# steroidify.com & Wickr OzShop



## thejennerbrandon (Jul 8, 2021)

Hi All, 
Not exactly new here, long time lurker first time poster. 
I know this is not a source board but am after feedback if anyone has used steroidify.com or OzShop on Wickr 
Never had a successful purchase, 2 months ago I ignorantly purchased from AuSteroids.is as a recommendation from someone at the gym, never received anything and have never had them respond to my email. 
Any constructive criticism, hints or pointers would be appreciated.


----------



## Adrenolin (Jul 8, 2021)

Not new...says you joined 14min ago though?


----------



## Redbacks1 (Jul 8, 2021)

Hey.
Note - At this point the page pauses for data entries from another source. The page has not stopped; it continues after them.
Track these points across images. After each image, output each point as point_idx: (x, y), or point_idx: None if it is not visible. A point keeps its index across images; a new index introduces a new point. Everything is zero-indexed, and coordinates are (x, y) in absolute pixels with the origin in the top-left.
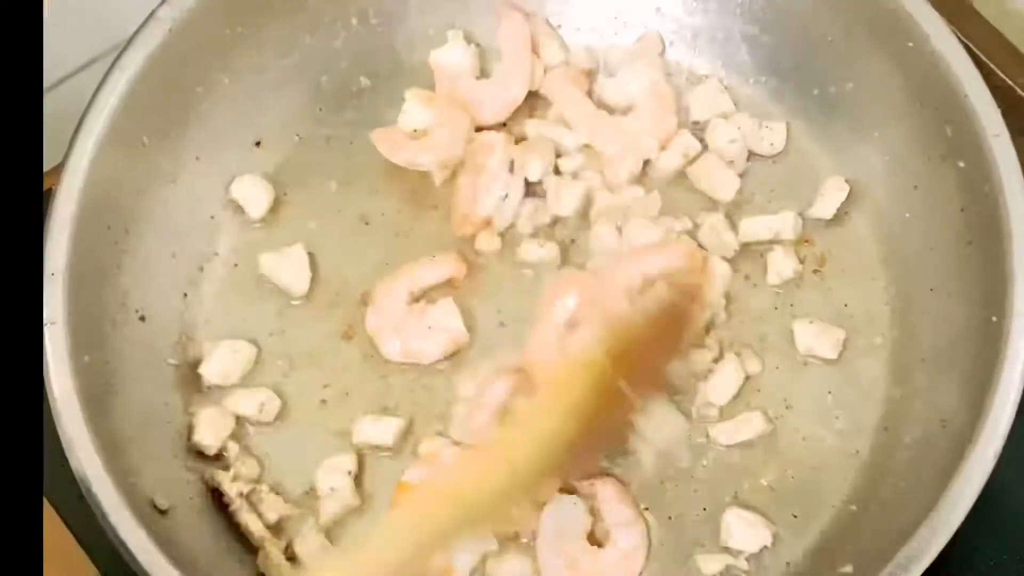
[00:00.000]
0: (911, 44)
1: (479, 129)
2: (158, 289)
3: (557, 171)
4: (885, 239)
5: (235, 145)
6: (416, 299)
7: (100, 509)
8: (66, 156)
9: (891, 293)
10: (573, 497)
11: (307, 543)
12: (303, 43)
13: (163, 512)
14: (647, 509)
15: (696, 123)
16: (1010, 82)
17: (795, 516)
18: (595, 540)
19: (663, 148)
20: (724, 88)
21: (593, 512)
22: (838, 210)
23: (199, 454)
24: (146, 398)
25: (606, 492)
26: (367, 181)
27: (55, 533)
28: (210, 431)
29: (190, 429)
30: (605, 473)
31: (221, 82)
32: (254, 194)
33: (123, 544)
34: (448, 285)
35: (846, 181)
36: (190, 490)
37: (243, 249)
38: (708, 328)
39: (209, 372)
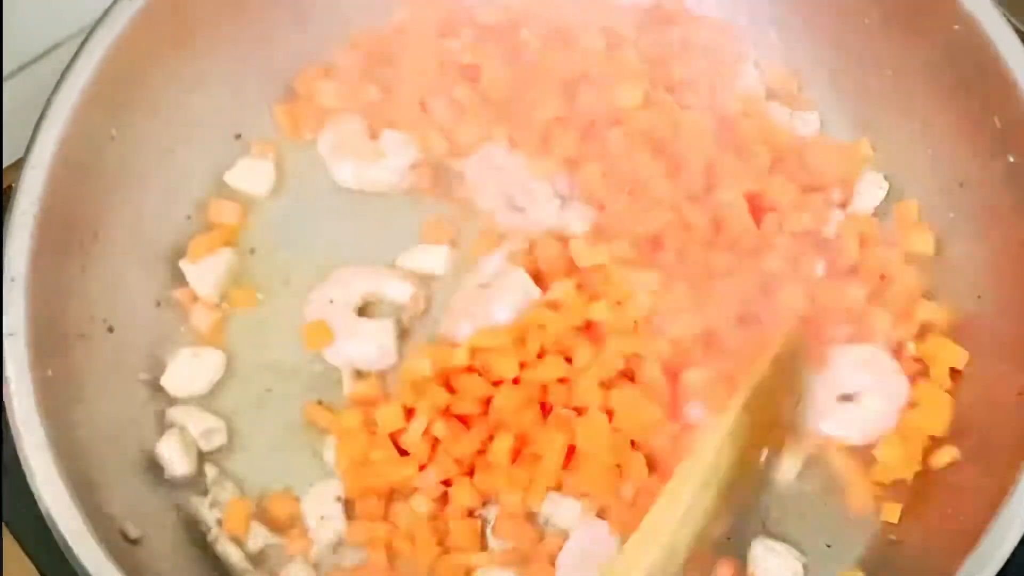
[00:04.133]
0: (957, 27)
1: None
2: (128, 297)
3: None
4: (928, 241)
5: (213, 138)
6: None
7: (63, 538)
8: (27, 151)
9: (934, 301)
10: (606, 524)
11: None
12: (288, 31)
13: (134, 541)
14: None
15: None
16: None
17: (828, 546)
18: None
19: None
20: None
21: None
22: (876, 208)
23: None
24: (115, 416)
25: None
26: None
27: (16, 566)
28: (175, 454)
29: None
30: None
31: (198, 69)
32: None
33: None
34: None
35: (885, 177)
36: (164, 517)
37: None
38: None
39: (168, 382)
Thanks for the comment. Where are you located? That AuSteroids.is 
is NOT and nowhere to go to. 


Sent from my iPhone using Tapatalk


----------



## thejennerbrandon (Jul 8, 2021)

Redbacks1 said:


> Hey. Thanks for the comment. Where are you located? That AuSteroids.is
> is NOT and nowhere to go to.
> 
> 
> Sent from my iPhone using Tapatalk


Sydney Australia


----------



## thejennerbrandon (Jul 8, 2021)

Adrenolin said:


> Not new...says you joined 14min ago though?


Just signed up for the account but I have been browsing the forums here a while. signed up to finally post & interact 😊


----------



## Redbacks1 (Jul 8, 2021)

How are you coping in lockdown?


Sent from my iPhone using Tapatalk


----------



## Redbacks1 (Jul 8, 2021)

Welcome aboard!!


Sent from my iPhone using Tapatalk


----------



## thejennerbrandon (Jul 8, 2021)

Redbacks1 said:


> How are you coping in lockdown?
> 
> 
> Sent from my iPhone using Tapatalk


Thanks Redbacks!
Honestly it is a rollercoaster, working from home isnt terrible but I am bored out of my brain and very unproductive?


----------



## Redbacks1 (Jul 8, 2021)

You have a source right close to you. Expensive, by our terms, but quality comes at a price price. Good luck mate. 


Sent from my iPhone using Tapatalk


----------



## Adrenolin (Jul 8, 2021)

You both can head on over to the New Member Introduction section.


----------



## thejennerbrandon (Jul 9, 2021)

Just placed an order with steroidify 
I will be sure to let everyone know how it goes 😅


----------



## CJ (Jul 9, 2021)

thejennerbrandon said:


> Just placed an order with steroidify
> I will be sure to let everyone know how it goes 😅


🤞🤞🤞🤞🤞


----------



## evarage (Jul 13, 2021)

thejennerbrandon said:


> Just placed an order with steroidify
> I will be sure to let everyone know how it goes 😅


Any Update on this?


----------



## thejennerbrandon (Jul 16, 2021)

evarage said:


> Any Update on this?


They claim to have shipped it. Will update as this progresses


----------



## evarage (Jul 18, 2021)

thejennerbrandon said:


> They claim to have shipped it. Will update as this progresses


Thank you


----------



## bfresh (Jul 20, 2021)

Any news?


----------



## Natty_Lord (Jul 26, 2021)

Keen to see how you went with this


----------



## thejennerbrandon (Jul 27, 2021)

@evarage @bfresh @Natty_Lord  - For a follow up. I still have not received anything but they did send me a tracking number today from the UK so I will keep you posted.


----------



## XLNC (Jul 29, 2021)

thejennerbrandon said:


> @evarage @bfresh @Natty_Lord  - For a follow up. I still have not received anything but they did send me a tracking number today from the UK so I will keep you posted.


Noting worse than waiting GL man


----------



## MrRogers (Aug 7, 2021)

Did anything ever show up?


----------



## thejennerbrandon (Aug 7, 2021)

Still waiting, tracking number says it has left the origin country and is on its way to AU


----------



## thejennerbrandon (Aug 10, 2021)

thejennerbrandon said:


> Still waiting, tracking number says it has left the origin country and is on its way to AU


----------



## Steeeve (Aug 10, 2021)

I take it you received your order in its entirety?


----------